¿Entonces te preguntas sobre la edad para invertir en acciones? Lo entiendo—yo tuve la misma duda cuando era más joven. Resulta que no es tan simple como simplemente cumplir 18 años y abrir una cuenta de corretaje, aunque esa es definitivamente una opción. La verdadera historia es mucho más interesante, especialmente si tienes padres o tutores dispuestos a ayudarte a comenzar temprano.



Aquí está la cosa: cuanto más joven comiences, mejor. Sé que eso suena como algo que siempre dicen los adultos, pero las matemáticas realmente lo respaldan. El interés compuesto es real, y si le das a tu dinero décadas para crecer en lugar de solo unos pocos años, estás jugando en una liga completamente diferente. Pero antes de entrar en los detalles, hablemos de qué opciones existen realmente para las personas menores de 18 que quieren entrar en el mercado.

¿La respuesta estricta? Necesitas tener 18 años para abrir tu propia cuenta de corretaje individual, IRA, o cualquier otra de manera completamente independiente. Pero esa no es toda la historia. Hay varios tipos de cuentas que permiten a los menores invertir con un adulto copropietario o custodio, y las diferencias entre ellas importan más de lo que piensas.

Las cuentas conjuntas de corretaje son probablemente la opción más flexible. Básicamente, tú y un padre (o tutor, o incluso otro adulto de confianza), ambos poseen la cuenta juntos. Ambos pueden tomar decisiones de inversión, y ambos poseen los activos dentro. ¿Lo genial? En teoría, no hay un requisito mínimo de edad, aunque los corredores individuales podrían establecer sus propios límites. La Cuenta Juvenil de Fidelity, por ejemplo, permite a adolescentes de 13 a 17 años comenzar con tan solo $1 por inversión. Obtienes una tarjeta de débito, acceso a materiales de aprendizaje, y la posibilidad de adquirir habilidades reales de inversión mientras tu padre o tutor supervisa las cosas.

Luego está la opción de la cuenta custodial. Así funciona: un adulto abre y gestiona la cuenta, pero tú en realidad eres el dueño de todo lo que hay dentro. El adulto toma las decisiones de inversión—al menos inicialmente—pero puede involucrarte en esas decisiones y enseñarte en el proceso. Cuando alcanzas la mayoría de edad (usualmente 18 o 21 años, dependiendo de tu estado), la cuenta pasa a ser completamente tuya. Aquí también hay ventajas fiscales, que vale la pena mencionar. Las cuentas custodiales vienen en dos sabores: cuentas UGMA (Ley de Regalos Uniformes a Menores), que contienen activos financieros como acciones y ETFs, y cuentas UTMA (Ley de Transferencias Uniformes a Menores), que también pueden contener propiedades como bienes raíces.
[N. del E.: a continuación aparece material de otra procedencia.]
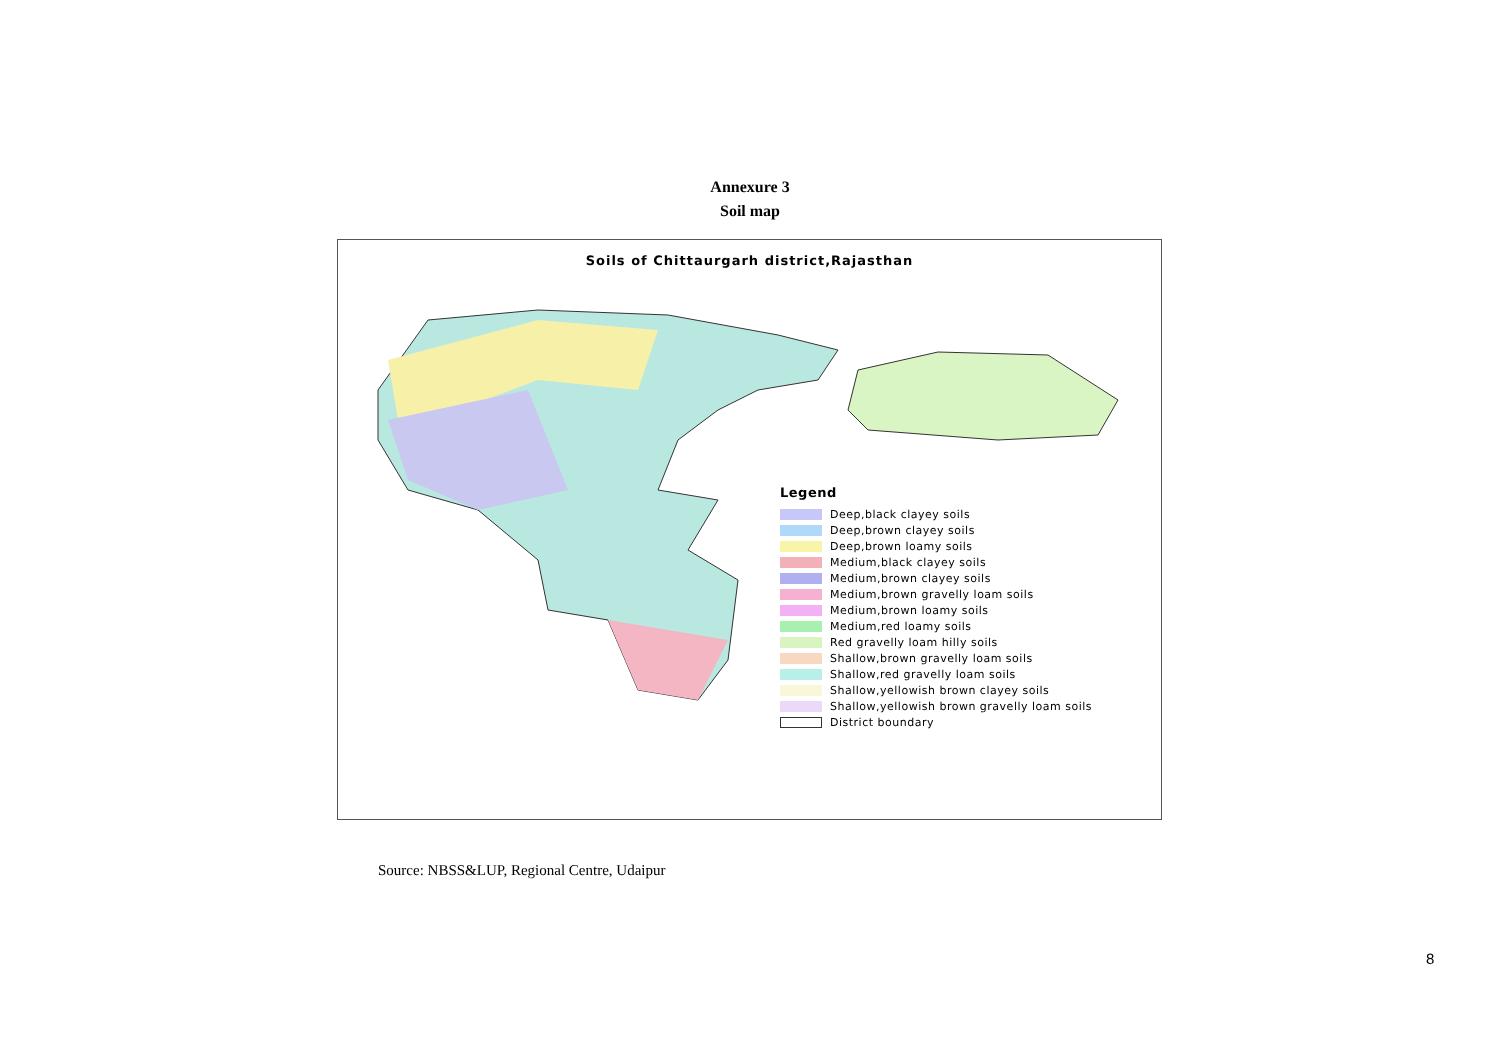Annexure 3
Soil map
Soils of Chittaurgarh district,Rajasthan
Legend
Deep,black clayey soils
Deep,brown clayey soils
Deep,brown loamy soils
Medium,black clayey soils
Medium,brown clayey soils
Medium,brown gravelly loam soils
Medium,brown loamy soils
Medium,red loamy soils
Red gravelly loam hilly soils
Shallow,brown gravelly loam soils
Shallow,red gravelly loam soils
Shallow,yellowish brown clayey soils
Shallow,yellowish brown gravelly loam soils
District boundary
Source: NBSS&LUP, Regional Centre, Udaipur
8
La mayoría de los estados reconocen ambas, aunque algunos han optado por no aceptar UTMA.

Si tienes ingresos ganados por un trabajo, cuidar niños, dar clases particulares, o algo por el estilo, hay otra opción que vale la pena considerar: una Roth IRA custodial. La edad para invertir en acciones a través de una Roth IRA prácticamente no tiene mínimo—solo necesitas tener ingresos ganados. En 2023, podías contribuir hasta $6,500 al año (o lo que hayas ganado, lo que sea menor). ¿Lo mejor de una Roth? Contribuyes con dinero sobre el que ya pagaste impuestos, pero luego crece completamente libre de impuestos. Cuando eres joven y no ganas mucho, probablemente estás en una categoría impositiva baja, así que asegurar esas tasas temprano es en realidad una estrategia genial. E*Trade hace que sea bastante sencillo configurar una Roth IRA custodial para menores.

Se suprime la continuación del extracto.